Goal of the exercise — The records below hold a stretch from the line with "Колпачок (Н=10 мм" through the line with "Будемо знайомі!"; return exactly those lines, ends included, and nothing more.

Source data

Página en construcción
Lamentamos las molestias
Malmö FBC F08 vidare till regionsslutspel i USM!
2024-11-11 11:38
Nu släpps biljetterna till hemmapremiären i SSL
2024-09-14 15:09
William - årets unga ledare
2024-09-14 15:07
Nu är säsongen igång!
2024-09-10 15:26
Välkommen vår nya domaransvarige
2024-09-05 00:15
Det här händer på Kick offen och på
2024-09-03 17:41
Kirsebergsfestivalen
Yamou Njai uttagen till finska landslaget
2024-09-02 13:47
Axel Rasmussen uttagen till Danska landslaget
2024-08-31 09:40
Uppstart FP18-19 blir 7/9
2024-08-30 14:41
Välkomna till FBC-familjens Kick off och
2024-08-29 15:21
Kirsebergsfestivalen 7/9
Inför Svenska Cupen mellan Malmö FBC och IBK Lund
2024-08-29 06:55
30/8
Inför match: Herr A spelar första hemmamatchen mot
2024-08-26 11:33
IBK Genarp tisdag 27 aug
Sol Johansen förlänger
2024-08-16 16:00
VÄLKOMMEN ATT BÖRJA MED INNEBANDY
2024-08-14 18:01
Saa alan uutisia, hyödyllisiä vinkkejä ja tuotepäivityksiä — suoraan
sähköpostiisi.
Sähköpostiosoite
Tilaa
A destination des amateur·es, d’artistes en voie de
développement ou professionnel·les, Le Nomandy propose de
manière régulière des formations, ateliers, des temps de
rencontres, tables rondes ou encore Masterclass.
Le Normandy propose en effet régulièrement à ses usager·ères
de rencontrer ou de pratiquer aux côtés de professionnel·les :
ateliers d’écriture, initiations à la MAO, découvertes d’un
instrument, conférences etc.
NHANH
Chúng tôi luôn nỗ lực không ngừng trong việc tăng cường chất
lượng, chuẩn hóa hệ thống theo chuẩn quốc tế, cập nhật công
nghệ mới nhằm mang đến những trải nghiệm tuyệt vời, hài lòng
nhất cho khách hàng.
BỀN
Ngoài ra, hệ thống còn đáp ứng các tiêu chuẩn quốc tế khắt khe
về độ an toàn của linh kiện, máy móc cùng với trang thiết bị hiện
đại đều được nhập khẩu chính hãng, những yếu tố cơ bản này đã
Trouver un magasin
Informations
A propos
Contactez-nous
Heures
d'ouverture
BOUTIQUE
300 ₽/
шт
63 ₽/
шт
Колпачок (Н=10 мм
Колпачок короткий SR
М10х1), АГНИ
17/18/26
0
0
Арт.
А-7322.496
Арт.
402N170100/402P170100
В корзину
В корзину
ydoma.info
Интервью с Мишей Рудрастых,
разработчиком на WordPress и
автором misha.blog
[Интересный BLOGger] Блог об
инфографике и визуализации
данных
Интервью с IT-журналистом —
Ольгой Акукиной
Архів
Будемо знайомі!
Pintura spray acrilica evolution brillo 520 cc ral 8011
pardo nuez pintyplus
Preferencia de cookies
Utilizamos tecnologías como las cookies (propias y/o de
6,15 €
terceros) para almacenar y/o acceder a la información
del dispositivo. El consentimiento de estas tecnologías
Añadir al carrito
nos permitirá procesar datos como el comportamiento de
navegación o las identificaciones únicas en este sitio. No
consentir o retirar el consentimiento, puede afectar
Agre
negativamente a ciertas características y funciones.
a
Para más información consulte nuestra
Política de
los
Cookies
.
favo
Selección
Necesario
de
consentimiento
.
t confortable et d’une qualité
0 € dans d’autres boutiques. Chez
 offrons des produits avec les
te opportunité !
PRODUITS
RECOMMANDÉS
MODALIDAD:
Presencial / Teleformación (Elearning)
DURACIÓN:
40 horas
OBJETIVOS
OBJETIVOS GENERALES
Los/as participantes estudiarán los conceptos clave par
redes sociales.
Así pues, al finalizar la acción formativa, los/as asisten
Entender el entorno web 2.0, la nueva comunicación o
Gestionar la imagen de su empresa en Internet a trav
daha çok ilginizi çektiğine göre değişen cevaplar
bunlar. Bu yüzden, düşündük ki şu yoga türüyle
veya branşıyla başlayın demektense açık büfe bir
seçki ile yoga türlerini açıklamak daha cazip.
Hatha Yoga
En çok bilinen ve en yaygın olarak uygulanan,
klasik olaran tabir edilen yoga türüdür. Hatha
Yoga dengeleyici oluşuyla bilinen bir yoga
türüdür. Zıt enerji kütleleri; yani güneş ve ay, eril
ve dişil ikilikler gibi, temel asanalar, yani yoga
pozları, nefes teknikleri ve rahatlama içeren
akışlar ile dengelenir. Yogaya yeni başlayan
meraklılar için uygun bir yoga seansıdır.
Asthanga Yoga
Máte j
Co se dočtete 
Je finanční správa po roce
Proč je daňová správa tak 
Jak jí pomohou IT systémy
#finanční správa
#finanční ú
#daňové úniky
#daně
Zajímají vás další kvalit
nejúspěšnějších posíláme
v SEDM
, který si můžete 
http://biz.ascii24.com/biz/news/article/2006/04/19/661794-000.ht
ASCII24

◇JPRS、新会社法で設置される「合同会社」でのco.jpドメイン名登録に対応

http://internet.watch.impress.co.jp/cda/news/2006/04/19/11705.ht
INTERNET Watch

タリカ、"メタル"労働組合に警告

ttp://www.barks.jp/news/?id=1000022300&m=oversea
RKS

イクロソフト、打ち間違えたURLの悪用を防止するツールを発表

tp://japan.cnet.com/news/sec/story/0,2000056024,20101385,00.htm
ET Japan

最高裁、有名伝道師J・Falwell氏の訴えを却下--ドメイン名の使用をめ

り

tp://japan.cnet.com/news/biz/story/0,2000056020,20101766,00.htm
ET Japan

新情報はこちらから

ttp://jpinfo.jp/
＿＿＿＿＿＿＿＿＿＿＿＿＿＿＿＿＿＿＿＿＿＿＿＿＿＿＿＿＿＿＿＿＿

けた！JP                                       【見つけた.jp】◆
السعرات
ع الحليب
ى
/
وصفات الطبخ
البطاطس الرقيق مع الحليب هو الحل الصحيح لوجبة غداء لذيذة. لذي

Task solution —
Колпачок (Н=10 мм
Колпачок короткий SR
М10х1), АГНИ
17/18/26
0
0
Арт.
А-7322.496
Арт.
402N170100/402P170100
В корзину
В корзину
ydoma.info
Интервью с Мишей Рудрастых,
разработчиком на WordPress и
автором misha.blog
[Интересный BLOGger] Блог об
инфографике и визуализации
данных
Интервью с IT-журналистом —
Ольгой Акукиной
Архів
Будемо знайомі!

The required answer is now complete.